The 21-year-old Kluft, given noisy support from a mass of Swedes clustered together in the Olympic Stadium, got off to a solid start with a 13.21-second 100 metres hurdles and then produced the best high jump of the day, 1.91 metres, to hit the front after the opening morning of the athletics programme.
She then came out to deliver a 14.77-metre shot put, beating her personal best by more than half a metre, and completed her work with a 23.27-second 200 metres, the second fastest of the night.
It all added up to 4109 points, keeping her on course to again break the 7,000 point mark which only two others have managed in the event's history.
It was an impressive display from the rangy Swede and looks certain continue in Saturday's final three events -- long jump, which is her strongest discipline, javelin and 800 metres.
"I was satisfied with today -- it's a tough game and the heat was harder than I thought it would be," she said.
"By the end of the day my batteries were flat and I need a good sleep.
"The shot put was a lot of fun, I am beginning to like it more and more. The 200 was not perfect but you have to take into account the heat and that I was running in lane three."
Defending champion Denise Lewis, who has barely competed since Sydney due to a series of injuries, ended the day in ninth place.
However, after finishing with a weary-looking 25.42-second 200 metres, the Briton received treatment for what appeared a tight hamstring and she looks to be out of the medals hunt.

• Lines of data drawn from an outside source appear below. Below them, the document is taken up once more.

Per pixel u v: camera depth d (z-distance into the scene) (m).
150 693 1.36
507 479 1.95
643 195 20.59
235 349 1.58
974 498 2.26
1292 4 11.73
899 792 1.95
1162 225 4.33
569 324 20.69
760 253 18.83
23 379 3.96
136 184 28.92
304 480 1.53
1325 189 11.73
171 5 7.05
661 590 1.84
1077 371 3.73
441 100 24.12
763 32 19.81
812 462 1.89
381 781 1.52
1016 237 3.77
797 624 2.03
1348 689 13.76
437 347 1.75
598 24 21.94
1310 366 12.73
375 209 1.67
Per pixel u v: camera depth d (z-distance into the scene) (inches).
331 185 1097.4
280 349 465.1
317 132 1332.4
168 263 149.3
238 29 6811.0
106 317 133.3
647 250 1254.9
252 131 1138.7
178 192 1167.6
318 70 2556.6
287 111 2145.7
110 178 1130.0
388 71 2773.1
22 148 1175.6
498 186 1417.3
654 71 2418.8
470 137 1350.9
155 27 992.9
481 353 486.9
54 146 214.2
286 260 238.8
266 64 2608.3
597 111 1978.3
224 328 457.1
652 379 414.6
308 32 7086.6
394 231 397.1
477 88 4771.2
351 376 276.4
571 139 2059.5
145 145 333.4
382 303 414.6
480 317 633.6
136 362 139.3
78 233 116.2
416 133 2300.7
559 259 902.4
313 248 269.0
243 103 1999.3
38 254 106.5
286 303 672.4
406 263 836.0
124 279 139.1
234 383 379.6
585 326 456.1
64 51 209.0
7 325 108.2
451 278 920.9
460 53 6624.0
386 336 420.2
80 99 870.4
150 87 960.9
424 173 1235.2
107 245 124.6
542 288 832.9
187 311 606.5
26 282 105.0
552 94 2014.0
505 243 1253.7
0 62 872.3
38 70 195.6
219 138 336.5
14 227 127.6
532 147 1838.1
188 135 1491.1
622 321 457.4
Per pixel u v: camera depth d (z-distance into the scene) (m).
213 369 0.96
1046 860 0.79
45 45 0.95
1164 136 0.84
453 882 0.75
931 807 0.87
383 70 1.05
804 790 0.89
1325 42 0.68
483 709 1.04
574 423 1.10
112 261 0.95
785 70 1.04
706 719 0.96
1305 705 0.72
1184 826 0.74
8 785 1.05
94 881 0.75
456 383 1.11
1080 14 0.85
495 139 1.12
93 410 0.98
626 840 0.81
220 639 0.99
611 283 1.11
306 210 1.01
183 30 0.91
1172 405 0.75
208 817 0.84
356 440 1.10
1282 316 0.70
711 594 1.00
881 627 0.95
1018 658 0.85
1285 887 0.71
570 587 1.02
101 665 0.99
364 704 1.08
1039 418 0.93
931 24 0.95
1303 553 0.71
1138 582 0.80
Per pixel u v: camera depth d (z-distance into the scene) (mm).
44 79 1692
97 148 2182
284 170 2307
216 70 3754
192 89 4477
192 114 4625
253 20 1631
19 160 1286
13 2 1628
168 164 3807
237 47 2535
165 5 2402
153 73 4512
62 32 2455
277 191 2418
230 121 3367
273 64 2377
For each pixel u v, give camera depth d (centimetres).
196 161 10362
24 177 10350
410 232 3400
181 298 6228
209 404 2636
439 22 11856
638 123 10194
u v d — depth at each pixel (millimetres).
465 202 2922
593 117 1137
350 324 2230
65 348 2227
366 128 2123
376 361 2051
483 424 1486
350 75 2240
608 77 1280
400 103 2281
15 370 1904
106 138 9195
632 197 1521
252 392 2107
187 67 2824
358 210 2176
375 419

Her compatriot Kelly Sotherton, however, had a great day. Helped by a 1.85-metre high jump that beat her previous best by seven centimetres, she closed in second place on 3869.
Naide Gomes of Portugal had been second after three events but an awful 25.46 200 metres saw her slip to fourth on 3766 points, 11 behind Karen Ruckstuhl of the Netherlands.
There was a lucky escape for American Tiffany Lott Hogan, who was in 11th place after three events but failed to hear the starting gun for the 200 metres and stood up with her arm raised as the rest of her heat flew out of the blocks.
She left the track in tears but was then allowed to run in the following heat, though her time of 24.99 saw her slip to 16th overall.